[Records from a data source]
*** Block opens ***

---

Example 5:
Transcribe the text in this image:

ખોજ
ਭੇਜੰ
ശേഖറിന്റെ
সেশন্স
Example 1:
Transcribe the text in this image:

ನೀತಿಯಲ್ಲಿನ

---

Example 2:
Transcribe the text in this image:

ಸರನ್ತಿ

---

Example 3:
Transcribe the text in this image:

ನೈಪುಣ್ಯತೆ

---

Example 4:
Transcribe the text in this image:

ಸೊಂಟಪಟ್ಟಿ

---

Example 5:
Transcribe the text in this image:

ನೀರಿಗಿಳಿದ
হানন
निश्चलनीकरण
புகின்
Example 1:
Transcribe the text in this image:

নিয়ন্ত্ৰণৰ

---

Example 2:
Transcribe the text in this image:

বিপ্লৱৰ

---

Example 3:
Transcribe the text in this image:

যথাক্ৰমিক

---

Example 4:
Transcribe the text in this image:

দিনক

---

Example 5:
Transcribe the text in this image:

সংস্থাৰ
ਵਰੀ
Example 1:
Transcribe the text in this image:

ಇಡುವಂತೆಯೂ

*** Block closes ***

YOUR INSTRUCTIONS —
Copy the entries above exactly, so that each line matches the original.

RESPONSE —
---

Example 5:
Transcribe the text in this image:

ખોજ
ਭੇਜੰ
ശേഖറിന്റെ
সেশন্স
Example 1:
Transcribe the text in this image:

ನೀತಿಯಲ್ಲಿನ

---

Example 2:
Transcribe the text in this image:

ಸರನ್ತಿ

---

Example 3:
Transcribe the text in this image:

ನೈಪುಣ್ಯತೆ

---

Example 4:
Transcribe the text in this image:

ಸೊಂಟಪಟ್ಟಿ

---

Example 5:
Transcribe the text in this image:

ನೀರಿಗಿಳಿದ
হানন
निश्चलनीकरण
புகின்
Example 1:
Transcribe the text in this image:

নিয়ন্ত্ৰণৰ

---

Example 2:
Transcribe the text in this image:

বিপ্লৱৰ

---

Example 3:
Transcribe the text in this image:

যথাক্ৰমিক

---

Example 4:
Transcribe the text in this image:

দিনক

---

Example 5:
Transcribe the text in this image:

সংস্থাৰ
ਵਰੀ
Example 1:
Transcribe the text in this image:

ಇಡುವಂತೆಯೂ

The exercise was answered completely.